PAGE EXTRACT:

There are three types of electricity – baseload, dispatchable, and variable.
Lots of confusion out there over the last day on what this all means, so this is a short little diary o' definitions.
Baseload is a word that is used to describe both the minimum level of power required to keep a system going and the type of generation that provides it. Coal and nuclear are the classic examples here – they're slow to warm up but once they're moving they're kept at a certain operating range for months on end. You may also hear 'spinning reserves' – this is a baseload type generating facility that is 'spun up' but unloaded, running in reserve for demand peaks. Hydroelectric can also be considered baseload generating capacity if it's got a steady flow of water behind it.
Dispatchable is a word used to describe generating sources that are quick to react to new requirements. Natural gas generating using 'peaker' plants is the classic example. These systems maybe only run for a week total out of ever year but electric rates are such that they're profitable when servicing demand spikes. Hydroelectric power is also counted as dispatchable – simply open the gate, the turbine spins up, and power begins to flow.

WORK TO COMPLETE:
In the text on types of electricity, what is named as the classic example of a dispatchable source?

DATA SHOWN:
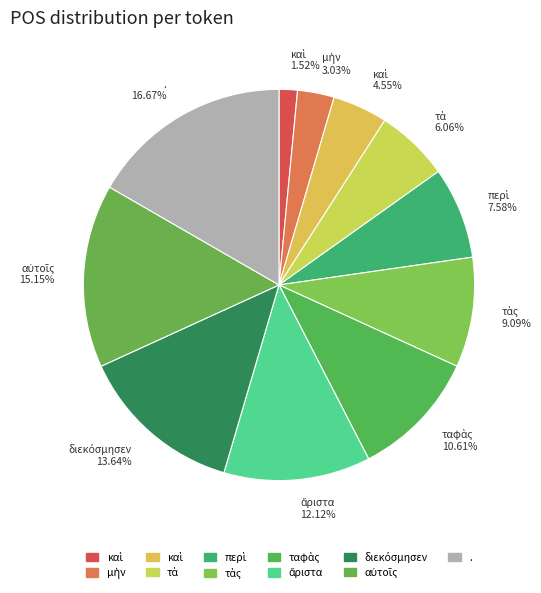

How many slices are in this pie chart?

11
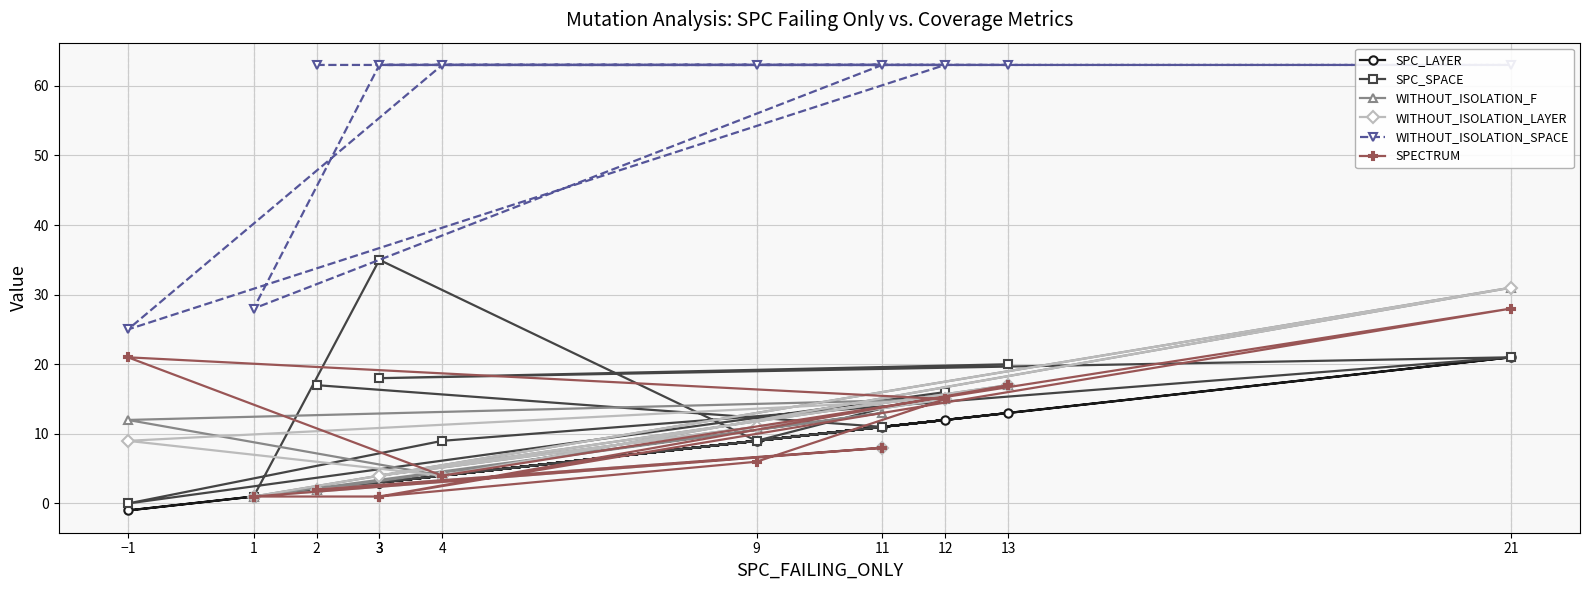

In SPECTRUM, how many points are higher than both neighbors (excluding endpoints)?

3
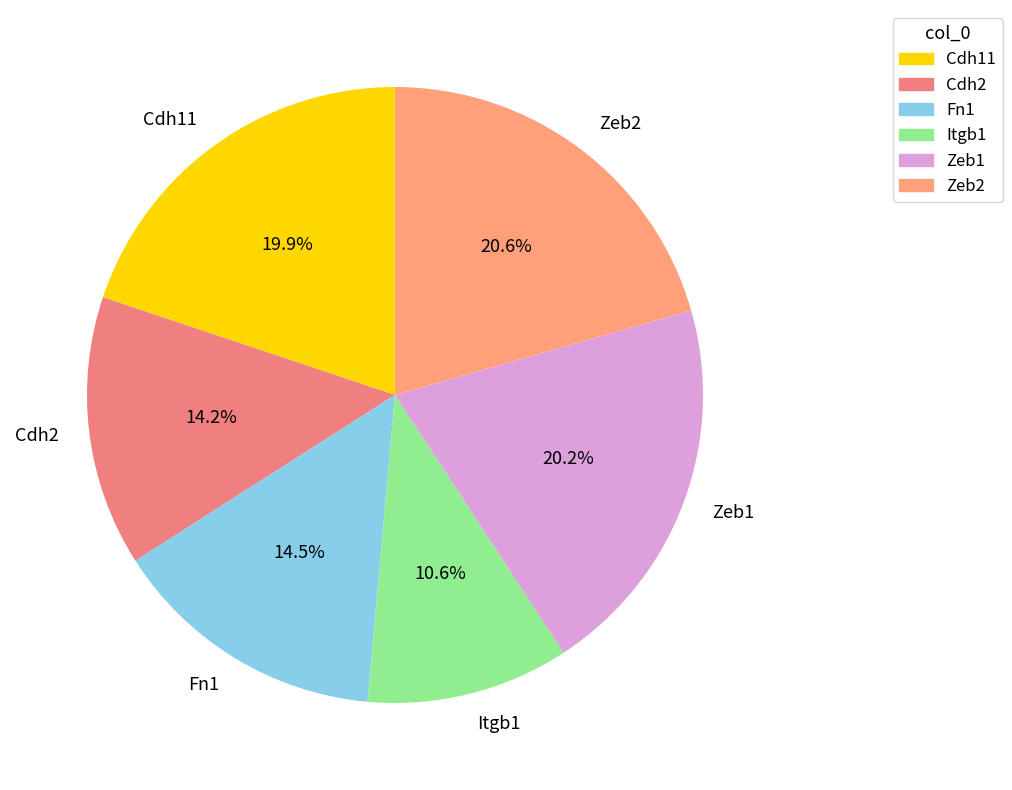

Which category has the smallest portion of the pie?

Itgb1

THE COMPLETED TASK:
Natural gas generating using "peaker" plants.